Task brief
Your task is to copy every line of the entries that contains "border".

Front-end code edit data
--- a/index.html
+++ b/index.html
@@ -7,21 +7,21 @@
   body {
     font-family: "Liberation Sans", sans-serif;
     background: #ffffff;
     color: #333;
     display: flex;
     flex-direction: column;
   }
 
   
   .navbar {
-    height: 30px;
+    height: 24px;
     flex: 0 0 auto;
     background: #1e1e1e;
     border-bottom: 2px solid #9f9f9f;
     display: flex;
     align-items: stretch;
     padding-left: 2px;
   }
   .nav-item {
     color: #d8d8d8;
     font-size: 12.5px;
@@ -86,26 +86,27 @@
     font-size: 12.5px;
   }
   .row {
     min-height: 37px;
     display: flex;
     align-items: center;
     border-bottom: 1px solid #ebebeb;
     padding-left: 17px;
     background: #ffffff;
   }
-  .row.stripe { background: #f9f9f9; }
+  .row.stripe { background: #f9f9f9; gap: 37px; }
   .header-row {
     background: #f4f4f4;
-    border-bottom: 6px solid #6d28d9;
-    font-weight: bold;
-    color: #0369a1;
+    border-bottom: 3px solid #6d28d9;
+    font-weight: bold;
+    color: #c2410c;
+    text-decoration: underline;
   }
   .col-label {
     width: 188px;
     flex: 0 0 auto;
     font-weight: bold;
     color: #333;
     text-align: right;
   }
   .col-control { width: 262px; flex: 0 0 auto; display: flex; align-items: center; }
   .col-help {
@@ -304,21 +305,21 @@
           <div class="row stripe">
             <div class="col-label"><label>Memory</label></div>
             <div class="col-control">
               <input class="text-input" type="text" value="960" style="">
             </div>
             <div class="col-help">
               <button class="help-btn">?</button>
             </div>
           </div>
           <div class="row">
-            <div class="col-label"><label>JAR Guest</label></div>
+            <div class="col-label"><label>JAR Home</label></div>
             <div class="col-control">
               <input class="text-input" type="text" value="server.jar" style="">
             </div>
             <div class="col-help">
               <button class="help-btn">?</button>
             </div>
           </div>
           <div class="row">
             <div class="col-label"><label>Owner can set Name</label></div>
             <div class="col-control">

==

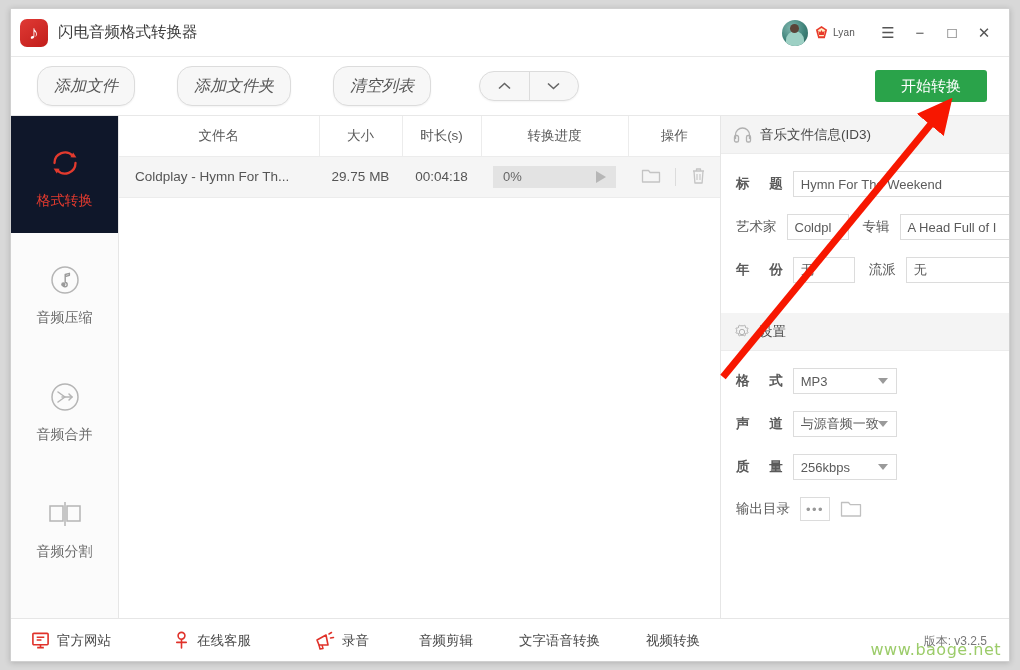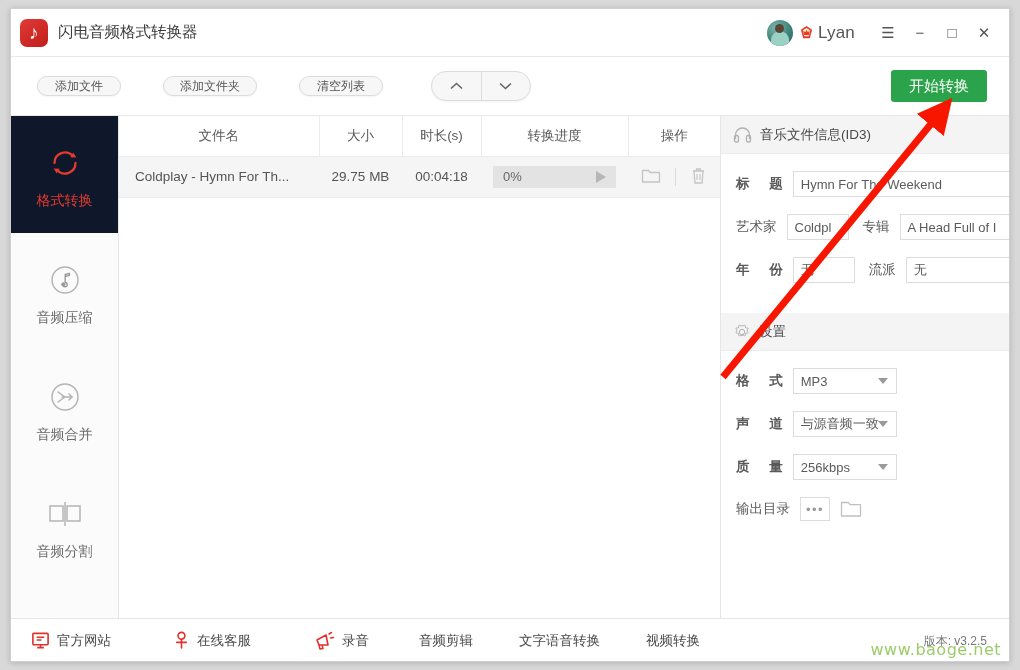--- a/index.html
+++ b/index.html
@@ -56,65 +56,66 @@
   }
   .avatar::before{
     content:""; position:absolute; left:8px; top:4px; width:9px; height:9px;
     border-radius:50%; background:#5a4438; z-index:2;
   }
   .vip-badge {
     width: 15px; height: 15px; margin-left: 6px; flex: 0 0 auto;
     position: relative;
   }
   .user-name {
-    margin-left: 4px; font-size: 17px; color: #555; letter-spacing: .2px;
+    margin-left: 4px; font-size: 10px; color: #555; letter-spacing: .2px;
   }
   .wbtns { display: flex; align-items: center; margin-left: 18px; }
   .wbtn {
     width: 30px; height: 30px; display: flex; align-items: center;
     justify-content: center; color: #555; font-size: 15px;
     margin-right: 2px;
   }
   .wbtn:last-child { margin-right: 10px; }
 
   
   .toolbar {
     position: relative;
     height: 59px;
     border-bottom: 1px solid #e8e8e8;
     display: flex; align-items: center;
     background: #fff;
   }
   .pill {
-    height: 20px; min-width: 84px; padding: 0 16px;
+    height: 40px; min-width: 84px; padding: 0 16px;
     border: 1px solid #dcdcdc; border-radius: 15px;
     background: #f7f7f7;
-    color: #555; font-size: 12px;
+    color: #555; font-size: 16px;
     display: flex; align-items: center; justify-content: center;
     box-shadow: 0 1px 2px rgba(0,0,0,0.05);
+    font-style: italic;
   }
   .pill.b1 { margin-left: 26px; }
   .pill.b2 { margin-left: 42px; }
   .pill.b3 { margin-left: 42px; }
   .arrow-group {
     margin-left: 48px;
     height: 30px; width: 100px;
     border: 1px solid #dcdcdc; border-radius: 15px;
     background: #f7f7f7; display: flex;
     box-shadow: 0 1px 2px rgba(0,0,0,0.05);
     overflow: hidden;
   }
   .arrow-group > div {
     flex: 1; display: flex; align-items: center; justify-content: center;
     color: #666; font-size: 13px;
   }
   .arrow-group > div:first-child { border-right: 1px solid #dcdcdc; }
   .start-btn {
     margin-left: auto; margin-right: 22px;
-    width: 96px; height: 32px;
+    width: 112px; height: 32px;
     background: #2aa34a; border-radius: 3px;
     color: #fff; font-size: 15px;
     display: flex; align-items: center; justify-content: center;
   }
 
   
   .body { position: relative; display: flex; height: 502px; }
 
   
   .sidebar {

...

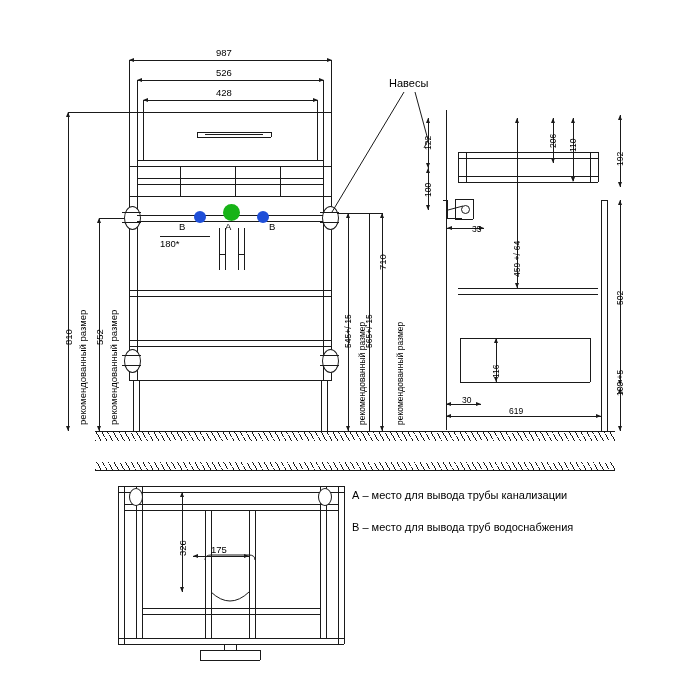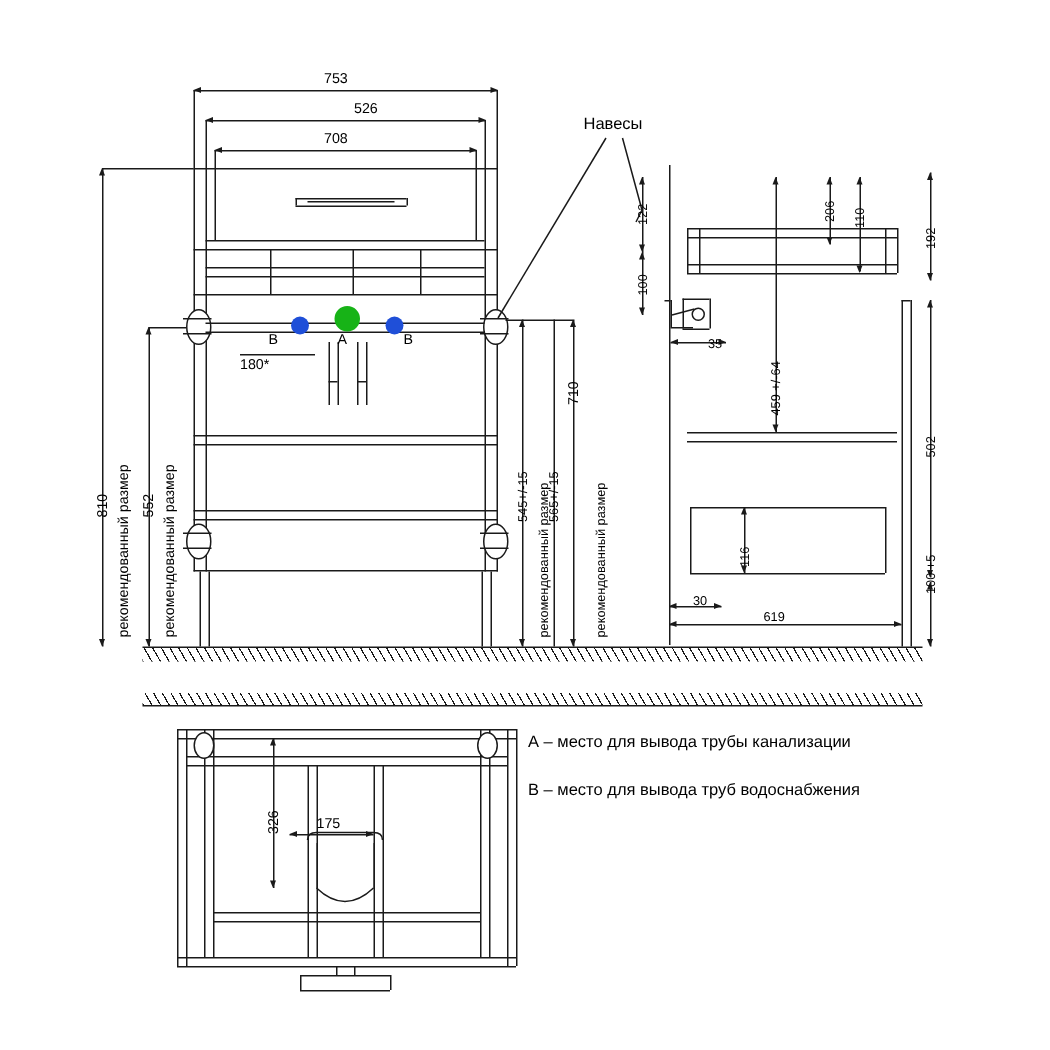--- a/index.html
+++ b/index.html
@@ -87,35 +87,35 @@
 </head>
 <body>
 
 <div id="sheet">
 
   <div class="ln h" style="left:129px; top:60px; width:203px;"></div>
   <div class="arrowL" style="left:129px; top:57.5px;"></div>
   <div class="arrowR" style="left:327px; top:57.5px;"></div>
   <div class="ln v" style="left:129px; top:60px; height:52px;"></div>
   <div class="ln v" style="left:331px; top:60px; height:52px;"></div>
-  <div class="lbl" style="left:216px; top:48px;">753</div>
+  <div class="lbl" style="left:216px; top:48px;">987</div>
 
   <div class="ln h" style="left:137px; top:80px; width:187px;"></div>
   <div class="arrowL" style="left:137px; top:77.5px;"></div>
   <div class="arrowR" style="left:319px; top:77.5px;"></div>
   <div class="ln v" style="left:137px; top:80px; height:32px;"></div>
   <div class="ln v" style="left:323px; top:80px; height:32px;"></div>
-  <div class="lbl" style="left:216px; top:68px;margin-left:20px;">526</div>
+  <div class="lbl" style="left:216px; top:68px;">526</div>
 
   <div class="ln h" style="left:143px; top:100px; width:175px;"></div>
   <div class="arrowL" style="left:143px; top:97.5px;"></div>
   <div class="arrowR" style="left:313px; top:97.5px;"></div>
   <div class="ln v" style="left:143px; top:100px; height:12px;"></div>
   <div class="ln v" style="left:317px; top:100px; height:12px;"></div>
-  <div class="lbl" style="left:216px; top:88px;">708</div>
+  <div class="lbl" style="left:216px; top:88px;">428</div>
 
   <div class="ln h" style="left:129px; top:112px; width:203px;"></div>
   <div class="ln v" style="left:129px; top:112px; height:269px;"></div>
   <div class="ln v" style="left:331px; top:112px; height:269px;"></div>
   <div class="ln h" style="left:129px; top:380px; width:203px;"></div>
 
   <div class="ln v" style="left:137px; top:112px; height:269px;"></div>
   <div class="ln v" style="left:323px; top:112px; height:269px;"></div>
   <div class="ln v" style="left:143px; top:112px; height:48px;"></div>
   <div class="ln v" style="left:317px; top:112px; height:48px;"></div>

Solution to this exercise
     border-bottom: 2px solid #9f9f9f;
     border-bottom: 1px solid #ebebeb;
-    border-bottom: 6px solid #6d28d9;
+    border-bottom: 3px solid #6d28d9;
     border-radius:50%; background:#5a4438; z-index:2;
     border-bottom: 1px solid #e8e8e8;
     border: 1px solid #dcdcdc; border-radius: 15px;
     border: 1px solid #dcdcdc; border-radius: 15px;
   .arrow-group > div:first-child { border-right: 1px solid #dcdcdc; }
     background: #2aa34a; border-radius: 3px;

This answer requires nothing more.